Making Sense of Chaos: Why Complexity Economics Illuminates Today’s AI Investing
A guest post by Dr. Cecilia Dones
You can follow Dr. Cecilia Dones on her substack here. Or connect with her on LinkedIn.
As AI steadily moves from promise to pervasive reality, its impact on the economy and the way investors understand risk grows more intricate. While I am not an investor myself, I am immersed in the AI space, driven by a deep curiosity about how its maturation reshapes the ways people perceive, interact, and make decisions in society. I offer this perspective not to forecast markets, but to highlight how complexity economics can help us notice and wrestle with the subtler dynamics at work. This is especially important as artificial intelligence rewires our assumptions.
Context and History: Complexity Economics Comes of Age
Traditional economics often focuses on representative agents and equilibrium. But over the past several decades, a community of researchers who sought to build on insights from computation, physics, and behavioral sciences has foregrounded the study of complexity.
Thought leaders like J. Doyne Farmer, whose new book Making Sense of Chaos: A Better Economics for a Better World synthesizes years of research, argues convincingly that the economy is less a machine and more a living system, full of diverse actors, network effects, and unpredictable feedback loops.
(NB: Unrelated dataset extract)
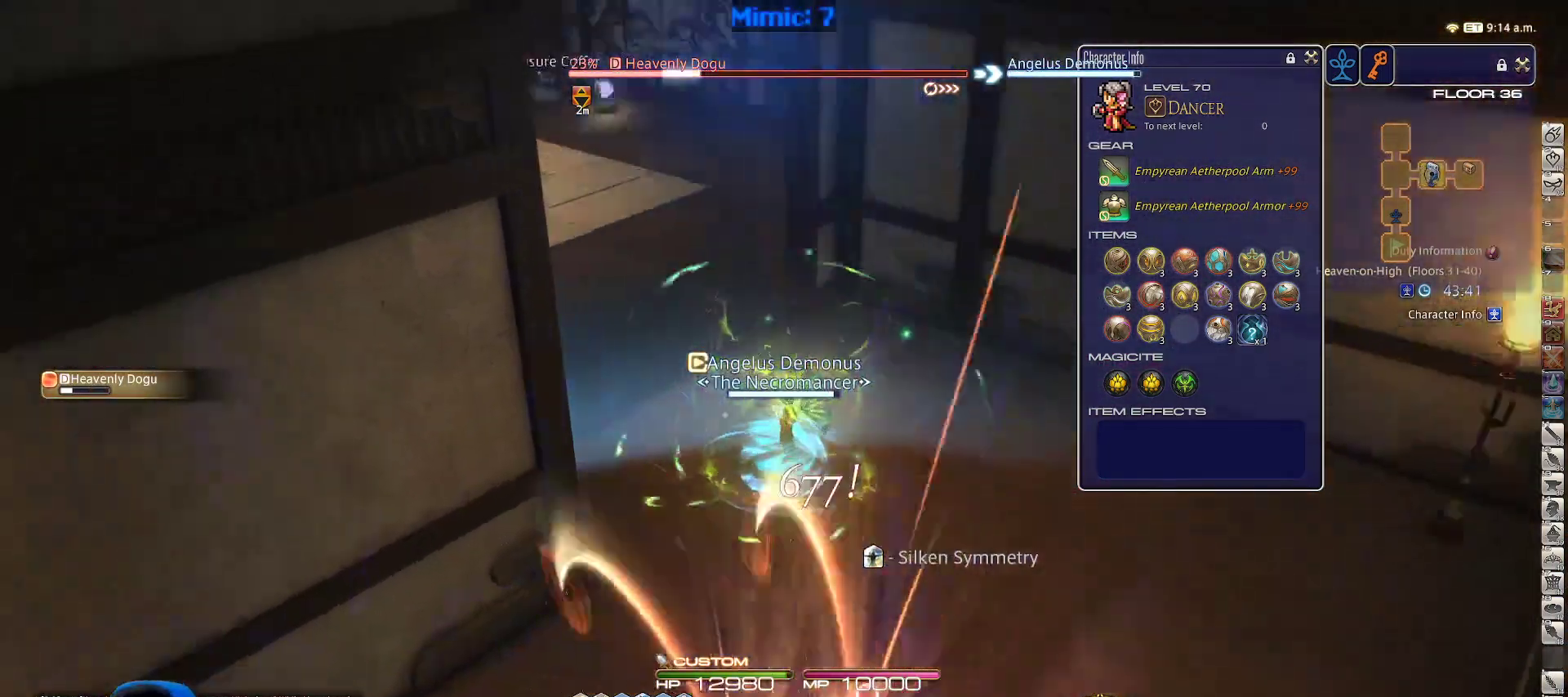
{"keys": ["d", "w"], "events": [[133, "p", "up"], [217, "p", "down"], [383, "minus", "down"], [467, "d", "down"], [467, "minus", "up"], [500, "p", "up"]]}
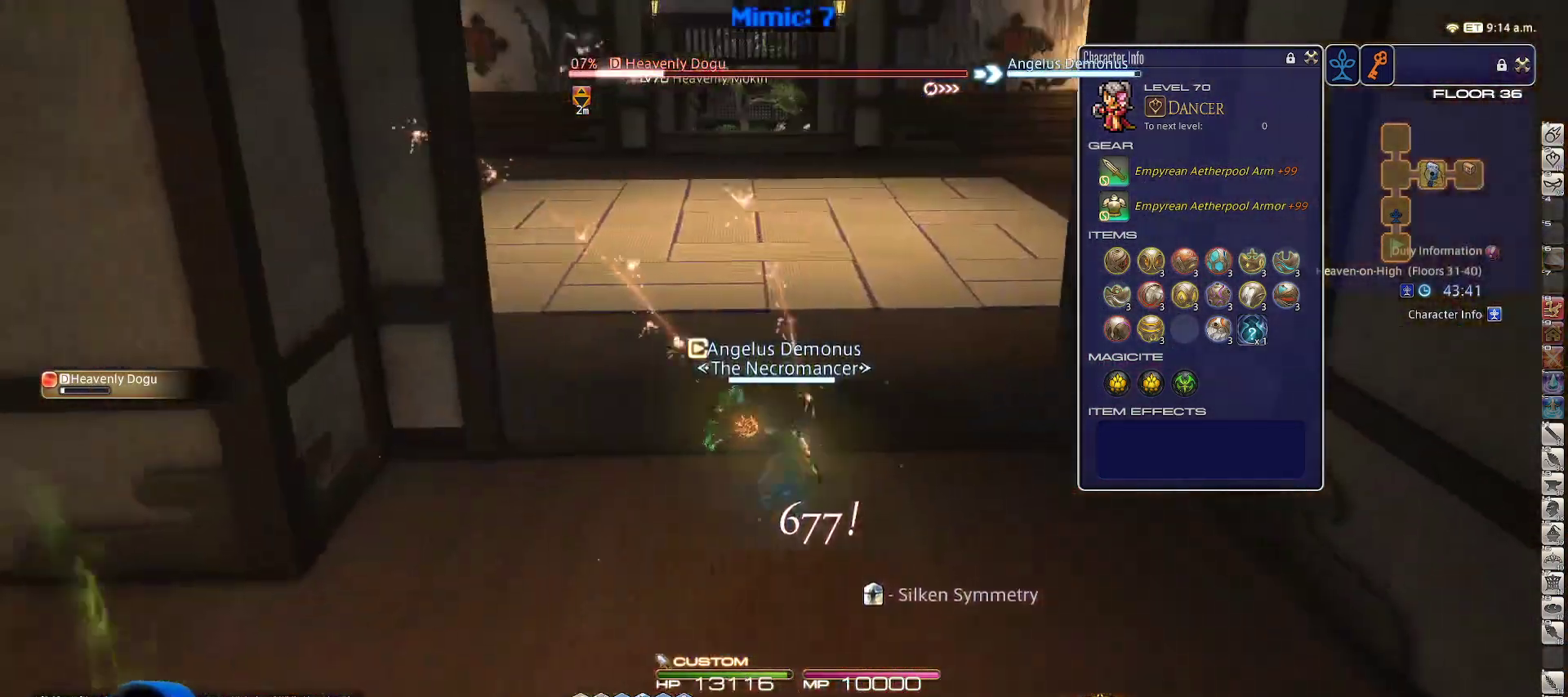
{"keys": ["w"], "events": [[150, "d", "up"]]}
One crucial insight from complexity economics is the outsized impact of initial conditions. In complex systems, small differences at the start—such as who gains early access to a technology, or how data sets are formed—can snowball into significant and sometimes irreversible consequences. As AI platforms mature and penetrate different sectors, these early choices and distributions matter enormously, often shaping competitive landscapes, regulatory responses, and patterns of social adoption for years to come.
Why Now? The Maturing of AI and Shifting Risk
AI's increasing maturity is becoming a fundamental part of how decisions at all levels get made. This transformation raises new questions for investors. The challenge is not the mere presence of risk—which investors are always attuned to—but the difficulty of tracking how risks move, interact, and sometimes amplify through densely connected systems.
Widespread dependence on shared AI infrastructure, a handful of dominant platforms, and the possibility for rapid feedback and propagation mean that minor shocks can cascade across portfolios and sectors. These features reflect the complex, nonlinear behaviors that complexity economics seeks to understand and that matter acutely to anyone assessing systemic risk.
Broader Societal Implications
As AI matures, it's not just financial systems that are affected. The ways people perceive information, interact with platforms, and even relate to one another are shifting. Transparency, accountability, and bias in AI-driven models all carry consequences in multiple dimensions: economic, social, and ethical. The ripple effects reach far beyond investor returns, influencing trust in institutions and shaping power relations.
Reflective Questions for Navigating Complexity
To make systemic interdependencies and ethical dimensions more visible, I suggest a few questions adapted from complexity economics and ongoing conversations among AI researchers and policy thinkers:
Systemic Interdependencies
How do minor early choices in technology deployment shape long-term patterns of adoption and competition?
Where are the hidden points of overlap or reliance between shared platforms, data sources, or supply chains across investments?
Can small shocks propagate in unpredictable ways, amplifying risks through networks rather than remaining isolated incidents?
Ethical and Societal Considerations
Is there transparency and accountability in how AI systems are developed and used?
Who benefits most and least from AI adoption in my areas of interest?
Are mechanisms in place to address and learn from unintended biases, errors, or social harms?
Resilience and Flexibility
How often do I revisit assumptions about technologies or markets in light of new data and evolving trends?
Is there a system for ongoing learning, adaptation, and ethical review in the investments or platforms I support?
An Invitation to Deeper Inquiry
As complexity economics shows—and as Farmer's work in Making Sense of Chaos illustrates—the patterns shaping the economy and our society are dynamic, contingent, and routinely surprising. Initial conditions matter. Systemic connections matter. And as artificial intelligence matures, so do the questions we must ask about risk, value, and impact.
My hope is that, whether you are an investor or simply a participant in the AI-driven world, this lens provokes a deeper inquiry into not just what is likely to happen, but why. The choices we make today about technologies have an influence on our future possibilities.


Many thanks for the opportunity to stretch beyond my own domain expertise in an attempt to better understand the investment space.
My personal takeaway from this exercise is that 'Initial conditions matter.'
I believe this idea has several applications in other domains as well as in our everyday lived experience.